Blood samples of these patients were obtained and tested for HLA-A, B, C, DR, and DQ typing by the polymerase chain reaction (PCR). Specific sequence primer (PCR-SSP)2 low resolution method. HLA-A, B, C, DR were tested using One Lambda (One Lambda Inc, Canoga Park, CA, USA) Micro SSP genetic HLA class I and II typing trays. HLA-DQ was tested by using Dynal all set typing trays.(Dynal Biotech Ltd, Wirral, UK). The HLA types of these two Mooren’s ulcer patients are listed in Table 1. HLA phenotype frequency data of the Chinese population in Taiwan were obtained from recently published data.3
According to Craig’s report, 10 of 12 Mooren’s ulcer patients (83%) were HLA-DR17(3) and/or HLA-DQ2 positive. According to published population studies, the HLA-DR17(3) antigen frequencies are 4–19% in India, 10–20% in black South Africans, and 23% in white northern Europeans. The HLA-DQ2 antigen frequencies are 36–45% in India, 17–19% in black South Africans, and 33% in white northern Europeans.4 These findings suggest predisposition of HLA-DR17(3) and HLABDQ2 might have some significant association with susceptibility to Mooren’s ulcer.
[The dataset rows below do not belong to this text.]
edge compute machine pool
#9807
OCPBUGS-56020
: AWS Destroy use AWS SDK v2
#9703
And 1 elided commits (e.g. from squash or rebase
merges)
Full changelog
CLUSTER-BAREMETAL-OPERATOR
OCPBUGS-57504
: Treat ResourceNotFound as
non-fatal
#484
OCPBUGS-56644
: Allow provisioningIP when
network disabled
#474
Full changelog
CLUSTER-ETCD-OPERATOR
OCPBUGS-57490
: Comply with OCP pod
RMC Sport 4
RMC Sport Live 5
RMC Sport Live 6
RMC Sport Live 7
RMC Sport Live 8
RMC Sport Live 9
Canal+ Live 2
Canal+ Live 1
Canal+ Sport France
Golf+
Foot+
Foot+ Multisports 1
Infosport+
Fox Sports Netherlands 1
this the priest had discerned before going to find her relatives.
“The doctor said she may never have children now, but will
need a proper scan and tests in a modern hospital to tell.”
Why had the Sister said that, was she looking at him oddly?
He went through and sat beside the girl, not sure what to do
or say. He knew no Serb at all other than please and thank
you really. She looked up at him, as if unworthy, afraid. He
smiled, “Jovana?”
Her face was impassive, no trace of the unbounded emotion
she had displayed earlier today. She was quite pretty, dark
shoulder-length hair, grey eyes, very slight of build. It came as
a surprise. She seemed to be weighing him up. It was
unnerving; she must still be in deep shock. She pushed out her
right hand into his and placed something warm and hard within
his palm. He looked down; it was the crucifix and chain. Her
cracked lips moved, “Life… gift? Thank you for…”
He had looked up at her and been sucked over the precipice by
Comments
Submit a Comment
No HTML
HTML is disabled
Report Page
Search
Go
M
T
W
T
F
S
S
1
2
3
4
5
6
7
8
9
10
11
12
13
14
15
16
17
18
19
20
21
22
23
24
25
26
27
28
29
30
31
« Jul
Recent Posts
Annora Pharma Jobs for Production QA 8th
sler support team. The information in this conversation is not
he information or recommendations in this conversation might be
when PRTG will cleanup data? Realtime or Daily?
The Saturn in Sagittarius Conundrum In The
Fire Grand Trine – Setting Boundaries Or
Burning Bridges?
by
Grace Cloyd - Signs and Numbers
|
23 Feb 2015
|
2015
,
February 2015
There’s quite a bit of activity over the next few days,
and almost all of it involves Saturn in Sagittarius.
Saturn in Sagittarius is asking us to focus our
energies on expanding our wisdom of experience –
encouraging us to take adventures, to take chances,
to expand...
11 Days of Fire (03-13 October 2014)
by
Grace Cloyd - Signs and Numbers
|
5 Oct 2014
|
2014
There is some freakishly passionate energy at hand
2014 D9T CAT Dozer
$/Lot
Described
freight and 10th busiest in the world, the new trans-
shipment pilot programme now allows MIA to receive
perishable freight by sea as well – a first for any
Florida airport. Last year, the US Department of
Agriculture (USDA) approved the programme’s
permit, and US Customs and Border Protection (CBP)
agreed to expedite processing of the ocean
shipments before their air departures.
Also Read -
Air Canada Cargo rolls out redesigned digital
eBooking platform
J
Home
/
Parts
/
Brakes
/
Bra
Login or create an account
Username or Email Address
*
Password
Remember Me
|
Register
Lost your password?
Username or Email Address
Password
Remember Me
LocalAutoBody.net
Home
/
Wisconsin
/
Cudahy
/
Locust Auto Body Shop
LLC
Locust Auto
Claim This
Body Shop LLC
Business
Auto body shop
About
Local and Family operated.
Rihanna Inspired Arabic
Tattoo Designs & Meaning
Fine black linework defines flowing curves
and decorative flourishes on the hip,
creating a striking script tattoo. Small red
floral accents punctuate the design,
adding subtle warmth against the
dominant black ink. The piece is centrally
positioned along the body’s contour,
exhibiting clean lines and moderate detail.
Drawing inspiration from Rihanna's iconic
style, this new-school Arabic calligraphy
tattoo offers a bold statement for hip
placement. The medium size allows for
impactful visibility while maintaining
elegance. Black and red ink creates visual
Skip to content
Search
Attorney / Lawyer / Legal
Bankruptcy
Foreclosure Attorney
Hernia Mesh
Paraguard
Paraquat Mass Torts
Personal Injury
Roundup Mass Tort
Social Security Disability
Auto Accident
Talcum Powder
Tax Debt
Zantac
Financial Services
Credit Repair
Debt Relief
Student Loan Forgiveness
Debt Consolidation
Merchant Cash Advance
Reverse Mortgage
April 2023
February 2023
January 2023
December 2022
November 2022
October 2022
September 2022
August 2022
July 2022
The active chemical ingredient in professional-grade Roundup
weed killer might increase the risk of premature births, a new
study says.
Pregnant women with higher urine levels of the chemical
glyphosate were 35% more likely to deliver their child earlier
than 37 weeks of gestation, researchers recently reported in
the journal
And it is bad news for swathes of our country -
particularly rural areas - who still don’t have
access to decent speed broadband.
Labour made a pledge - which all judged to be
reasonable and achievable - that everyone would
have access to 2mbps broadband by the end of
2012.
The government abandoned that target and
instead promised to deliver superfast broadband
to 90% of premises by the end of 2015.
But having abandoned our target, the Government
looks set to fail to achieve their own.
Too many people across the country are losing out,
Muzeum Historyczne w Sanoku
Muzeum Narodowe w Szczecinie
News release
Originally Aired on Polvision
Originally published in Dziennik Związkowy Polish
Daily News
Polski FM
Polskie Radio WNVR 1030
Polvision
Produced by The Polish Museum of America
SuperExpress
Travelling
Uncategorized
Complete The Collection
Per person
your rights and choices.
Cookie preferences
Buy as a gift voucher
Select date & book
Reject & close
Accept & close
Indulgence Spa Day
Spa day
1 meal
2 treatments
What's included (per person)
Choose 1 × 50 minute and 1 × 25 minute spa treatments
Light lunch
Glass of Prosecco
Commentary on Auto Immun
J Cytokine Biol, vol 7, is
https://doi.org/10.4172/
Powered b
The HLA-DR17(3) and DQ2 antigen frequencies for Chinese people are 1–8% and 7–15%, respectively. If we combine the data of our two female Chinese Mooren’s ulcer patients with those of patients in Craig’s study, we find that 11 of 14 (78.5%) patients with Mooren’s ulcer are HLA-DR17(3) and DQ2 positive, which is still higher than in ethnically matched control populations. In Craig’s article, 100% of non-white Mooren’s ulcer patients are HLA-DR17(3) and DQ2 positive, but if our patients are included in this assessment, the frequency decreases to 90% of non-white patients.
Another interesting finding was the increased frequencies of HLA-DQ5. In the Mooren’s ulcer group, HLA-DQ5 was found in 50% patients, whether or not our data and Craig’s are considered as a whole. The HLA-DQ5 antigen frequencies are 21–25% in Indian people, 13–22% in black South Africans, 10–32% in white northern Europeans,4 and 10–21% in Chinese. Therefore, our data support the possible linkage of HLA-DR17(3), HLA-DQ2 gene with Mooren’s ulcer proposed by Craig’s article, and suggest HLA-DQ5 might be another candidate gene of HLA associated with Mooren’s ulcer.